Let's describe what's going on here.
The map plots cities (N = 2,562) in the U.S. Each city is represented by a bubble. The color of the bubble ranges from purple to green, encoding the percentile ranking based on the amount of credit card debt that was paid down by consumers. Purple represents 1st percentile, the lowest amount of paydown while green represents 99th percentile, the highest amount of paydown.

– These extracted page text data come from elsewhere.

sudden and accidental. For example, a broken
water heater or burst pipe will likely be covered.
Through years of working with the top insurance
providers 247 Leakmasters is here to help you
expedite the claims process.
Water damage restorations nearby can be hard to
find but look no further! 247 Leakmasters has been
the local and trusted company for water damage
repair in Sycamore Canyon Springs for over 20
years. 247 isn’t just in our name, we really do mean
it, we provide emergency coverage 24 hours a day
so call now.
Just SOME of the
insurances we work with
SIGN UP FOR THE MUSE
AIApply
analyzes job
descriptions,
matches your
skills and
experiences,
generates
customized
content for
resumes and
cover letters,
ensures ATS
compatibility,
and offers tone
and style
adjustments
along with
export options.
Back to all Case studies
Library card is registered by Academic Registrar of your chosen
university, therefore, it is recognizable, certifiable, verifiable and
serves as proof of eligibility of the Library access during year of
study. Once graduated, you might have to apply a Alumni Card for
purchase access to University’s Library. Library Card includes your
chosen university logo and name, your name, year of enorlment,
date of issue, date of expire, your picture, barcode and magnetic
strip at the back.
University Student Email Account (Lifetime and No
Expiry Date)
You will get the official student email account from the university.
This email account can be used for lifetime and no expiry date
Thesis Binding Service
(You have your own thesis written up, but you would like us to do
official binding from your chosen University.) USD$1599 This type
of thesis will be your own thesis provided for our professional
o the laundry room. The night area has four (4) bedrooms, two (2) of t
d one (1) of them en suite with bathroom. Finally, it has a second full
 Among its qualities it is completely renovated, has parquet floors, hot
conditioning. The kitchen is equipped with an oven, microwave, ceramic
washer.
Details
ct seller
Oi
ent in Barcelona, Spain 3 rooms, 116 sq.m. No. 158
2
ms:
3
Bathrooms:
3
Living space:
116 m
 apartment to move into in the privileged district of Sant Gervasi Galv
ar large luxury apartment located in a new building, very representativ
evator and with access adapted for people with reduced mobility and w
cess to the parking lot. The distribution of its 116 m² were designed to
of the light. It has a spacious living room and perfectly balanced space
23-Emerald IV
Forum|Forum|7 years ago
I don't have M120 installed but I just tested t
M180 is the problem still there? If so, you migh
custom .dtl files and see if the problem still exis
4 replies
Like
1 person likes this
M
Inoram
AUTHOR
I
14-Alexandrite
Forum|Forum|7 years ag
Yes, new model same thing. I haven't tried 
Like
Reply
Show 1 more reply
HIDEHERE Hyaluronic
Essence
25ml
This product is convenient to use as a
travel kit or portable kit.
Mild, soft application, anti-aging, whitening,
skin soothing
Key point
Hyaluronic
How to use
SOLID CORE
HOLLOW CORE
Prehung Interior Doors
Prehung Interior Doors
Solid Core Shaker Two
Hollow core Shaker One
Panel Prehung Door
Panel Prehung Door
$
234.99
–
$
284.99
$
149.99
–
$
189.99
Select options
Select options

The bubble size is coding exactly the same data, apparently in a coarser gradation. The more purple the color, the smaller the bubble. The more green the color, the larger the bubble.
The design decisions are baffling.
Purple is more noticeable than the green, but signifies the less important cities, with the least paydown.
With over 2,500 bubbles crowding onto the map, over-plotting is inevitable. The purple bubbles are printed last, dominating the attention but those are the least important cities (1st percentile). The green bubbles, despite being larger, lie underneath the smaller, purple bubbles.
What might be the message of this chart? Our best guess is: the map explores the regional variation in the paydown rate of credit card debt.
The analyst provides all the data beneath the map.
From this table, we learn that the ranking is not based on total amount of debt paydown, but the amount of paydown per household in each city (last column). That makes sense.
Shouldn't it be ranked by the paydown rate instead of the per-household number? Divide the "Total Credit Card Paydown by City" by "Total Credit Card Debt Q1 2018" should yield the paydown rate. Surprise! This formula yields a column entirely consisting of 4.16%.
What does this mean? They applied the national paydown rate of 4.16% to every one of 2,562 cities in the country. If they had plotted the paydown rate, every city would attain the same color. To create "variability," they plotted the per-household debt paydown amount. Said differently, the color scale encodes not credit card paydown as asserted but number of households by city.
This is an example of a QDV chart, in which there isn't a clear question, there is almost no data, and the visual contains several flaws. (See our Trifecta checkup guide.) We are presented 2,562 ways of saying the same thing: 4.16%.